Docter: A lot of people feel like the right way to live is to do that thing that you love and have passion for and then you set a goal and once you get there, then you've made it: the end. So many people find out that when they either fail to or succeed in those goals, it doesn't answer everything. It doesn't complete your life in a way where you say, `I'm done. I'm happy now.' It's more complex than that. If you've set your mind in the right place, you can have contentment wherever you are. That's easy for me to say, I lead a pretty nice life, but there's been a lot written about that and I hope it will allow people to recognize the amazing things that they do have in their own lives that maybe they take for granted or aren't as appreciative of and that can make all the difference.
Q Soul was supposed to open in theatres, but it's streaming. I've seen almost all the Pixar films in a theatre and there is something magical about having that experience in a roomful of strangers. Did you think about possibly hanging on to this a little longer so it could get a theatrical release?
Murray: People miss the communal experience of going out to the theatre and I don't think that human experience is going to go away just because there's a lot of stuff on streaming. We're lucky to have this platform, but I think once the world is safe again people will be ready to go out.
Q There are two different soundtracks to this film — a jazz one composed by Jon Batiste and a dreamier electronic score from Trent Reznor and Atticus Ross. How did that come about? Docter: We wanted the jazz to be as authentic as possible and Jon has this incredible knowledge of jazz as a form. Trent and Atticus came about because we knew we wanted a different feel for the film. A lot of Pixar films have the big orchestra, and there's nothing wrong with that, but I always thought, `How can we shake that up?'
Q Pete, Toy Story, which you helped develop, just turned 25. Since then, Pixar has gone on to make a number of iconic animated movies. For you, what was that like? And for Dana and Kemp, what has it been like to be part of that storytelling tradition a quarter century in?
Docter: It was funny how ramshackle it felt at the beginning. It was almost as if we were holding the thing together with duct tape. People were running down the hall and screaming, `Hey, can we change this thing?' Now there's systems, traditions, scheduling and all this, and yet, at the core of it, it's about trust and making things better … mostly thanks to the brilliant people we get to work with. Murray: There are so many new young voices coming in … yet there's this great, rich history.
It's cool to see those two worlds working together.

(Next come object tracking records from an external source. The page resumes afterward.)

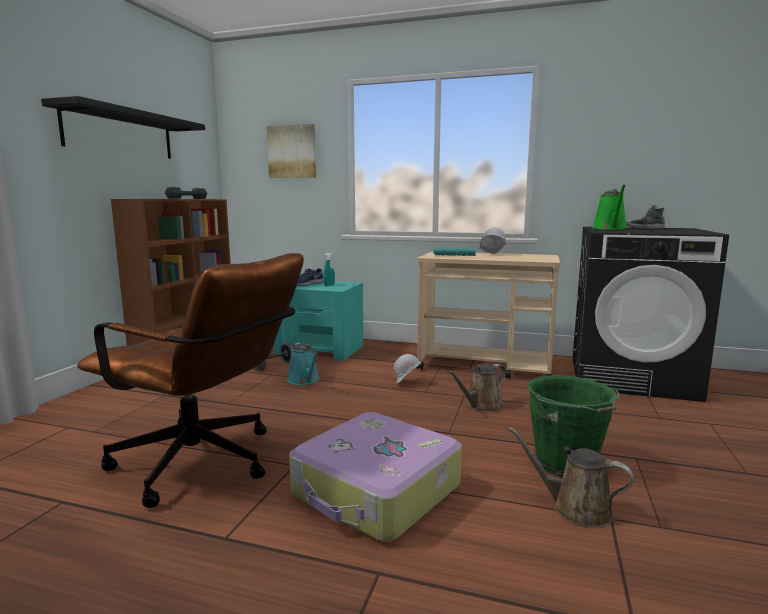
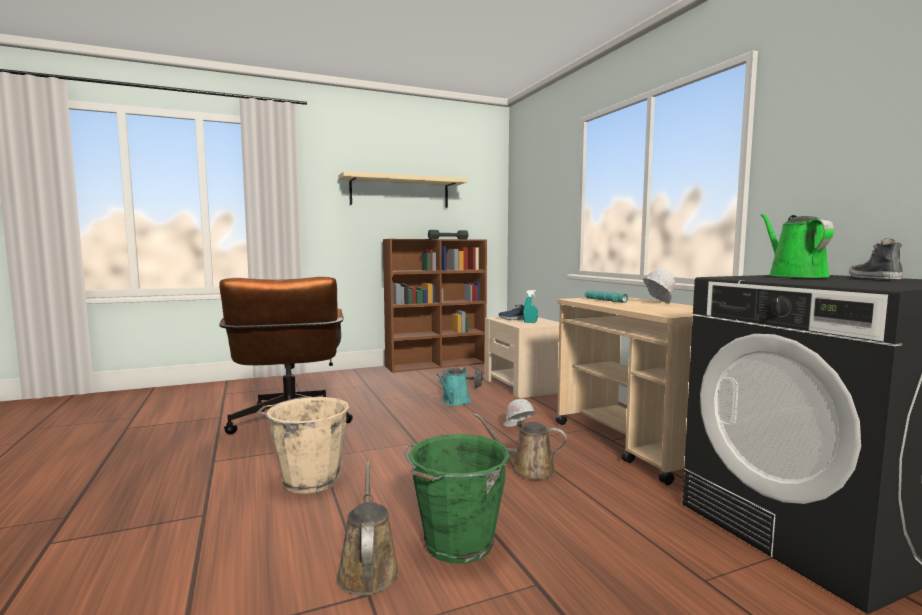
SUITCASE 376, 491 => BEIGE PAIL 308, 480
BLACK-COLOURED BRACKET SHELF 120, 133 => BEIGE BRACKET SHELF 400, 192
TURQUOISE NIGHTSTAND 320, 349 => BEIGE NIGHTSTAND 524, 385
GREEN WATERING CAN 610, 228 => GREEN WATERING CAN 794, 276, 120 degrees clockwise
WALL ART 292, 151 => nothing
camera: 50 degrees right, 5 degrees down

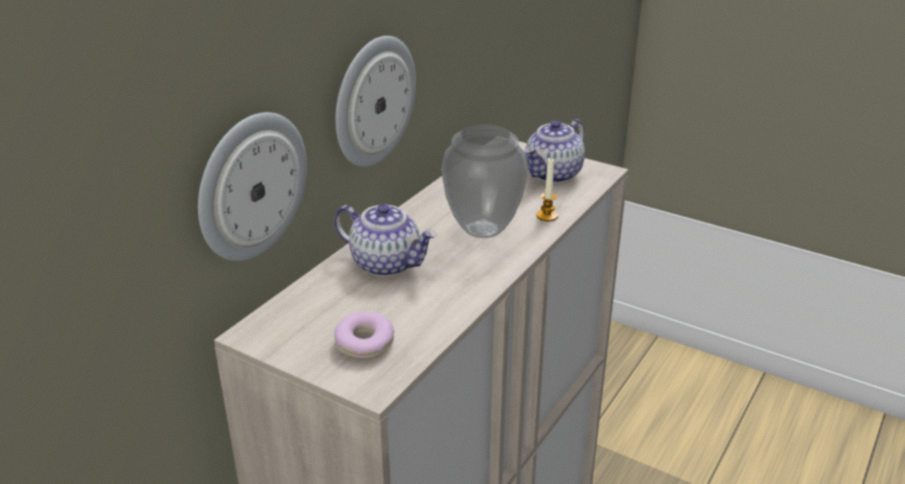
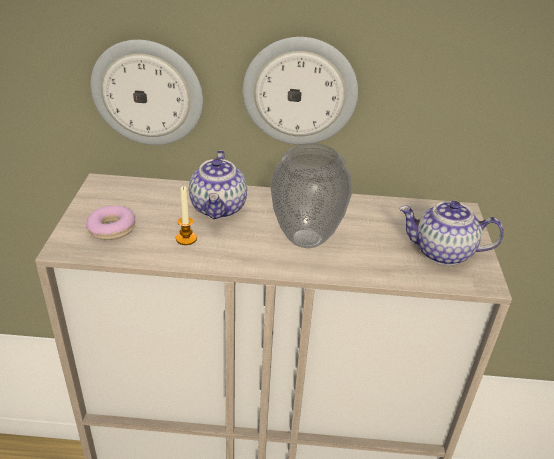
WAX LIGHT 547, 216 => WAX LIGHT 186, 238, shifted
camera: 60 degrees right, 5 degrees up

Powers: I watched the 25th anniversary video (for Toy Story) … it was a real reminder that when they did that first film, 3D animation wasn't an industry. It wasn't something that anyone was doing. In a way I thought, `Wow, how freeing must that have been, where you're having fun and throwing ideas around and, relatively speaking, there's nothing to lose, because a corporation doesn't have its future bet on you yet.' Being the new guy here, you're not discouraged from swinging for the fences. You would think that 25 years after pulling the craziest ideas out of the air, it would be more conservative. But if anything, when you pitch ideas and you say, `Can we do something that's never been done before?' it's still being encouraged.